Alors que le premier ministre du Québec, Philippe Couillard, se dit « très préoccupé » par la situation au centre jeunesse de Laval (où 33 jeunes filles en fugue du centre ont été exploitées sexuellement en 2015), l’ex-députée fédérale Maria Mourani trouve « aberrant » que le projet de loi C-452 ne soit pas encore entré en vigueur.

« S’il y a une volonté réelle de bouger, le premier ministre Trudeau n’a qu’à appeler sa ministre de la Justice pour émettre le décret. Il n’y a rien de bien compliqué à émettre un décret », dit Mme Mourani, qui n’est « vraiment pas impressionnée » par le gouvernement Trudeau dans ce dossier. Elle fait valoir que la situation est « choquante pour les victimes ».

« Ça fait sept ans que les policiers et les victimes attendent », dit Mme Mourani, qui a été défaite comme candidate du Nouveau Parti démocrtique (NPD) aux élections de l’automne dernier après avoir été députée d’Ahuntsic de 2006 à 2015.

Une première version du projet de loi est morte au feuilleton avec les élections de 2011, mais le projet de loi parrainé par Maria Mourani a été adopté à l’unanimité par la Chambre des communes en novembre 2013 puis a été adopté au Sénat en juin dernier. Le projet de loi prévoit son entrée en vigueur par décret du Conseil des ministres.

« Déçu de constater » que le gouvernement Trudeau ne « semble […] aucunement au fait du projet de loi [C-452] », le Nouveau Parti démocratique a envoyé hier à la ministre de la Justice une lettre lui demandant de « fixer immédiatement une date pour l’entrée en vigueur » du projet de loi C-452.

« Votre gouvernement a dit à plusieurs reprises vouloir faire de l’égalité entre les sexes une priorité. Il est maintenant temps de concrétiser cette promesse en posant des actions concrètes. »

— Les députés néo-démocrates Murray Rankin et Karine Trudel

Le Bloc québécois espère aussi que le projet de loi C-452 entrera en vigueur rapidement. « Surtout avec les événements des dernières semaines, il est important qu’on se mette à jour. Je ne comprends pas pourquoi le décret n’a pas été signé, j’ose croire que ce sera fait dans les prochains jours », dit Rhéal Fortin, chef par intérim du Bloc québécois.

Le Parti conservateur du Canada n’a pas rappelé La Presse. Le gouvernement Harper aurait pu décréter l’entrée en vigueur du projet de loi entre juin et le début des élections au mois d’août (théoriquement même jusqu’au début novembre, avant la prestation de serment du gouvernement Trudeau).

Les trois changements de C-452

Le projet de loi C-452 comporte trois modifications au Code criminel. Premièrement, le fardeau de la preuve est renversé en matière d’exploitation et de traite de personnes.

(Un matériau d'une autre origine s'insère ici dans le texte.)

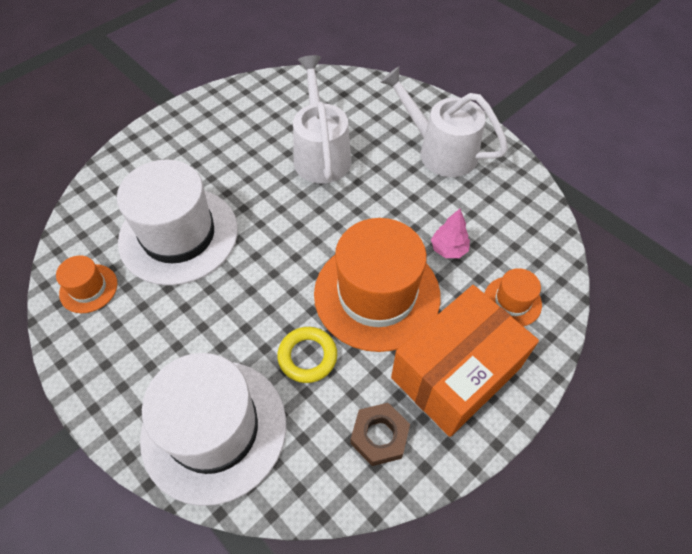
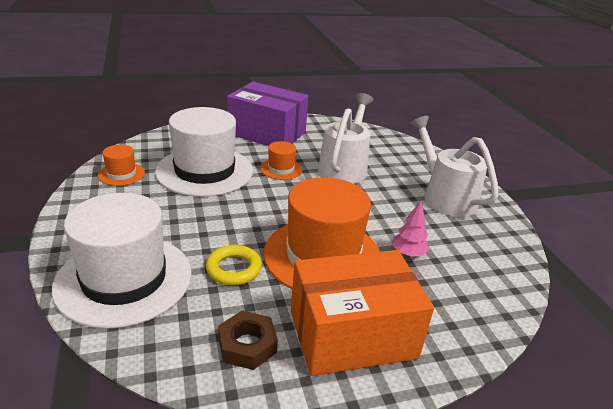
camera: 25 degrees right, 25 degrees down
(203, 136) = (267, 133): none -> purple box
(512, 301) = (445, 309): orange hat -> orange hat (281, 169)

Le témoignage des victimes ne serait donc plus absolument nécessaire. « Les victimes sont souvent soit amoureuses, soit elles ont peur », dit l’ex-députée Maria Mourani, qui a parrainé le projet de loi. Ensuite, les peines seront consécutives (au lieu de prendre seulement la peine la plus élevée). Elles seront donc plus sévères en pratique. Finalement, on pourra saisir les biens d’un accusé sauf s’il prouve qu’ils ne proviennent pas des fruits de la criminalité. « [Actuellement,] c’est rendu plus risqué de vendre de la drogue que de faire de la traite de personnes. C’est grave ! », dit Maria Mourani.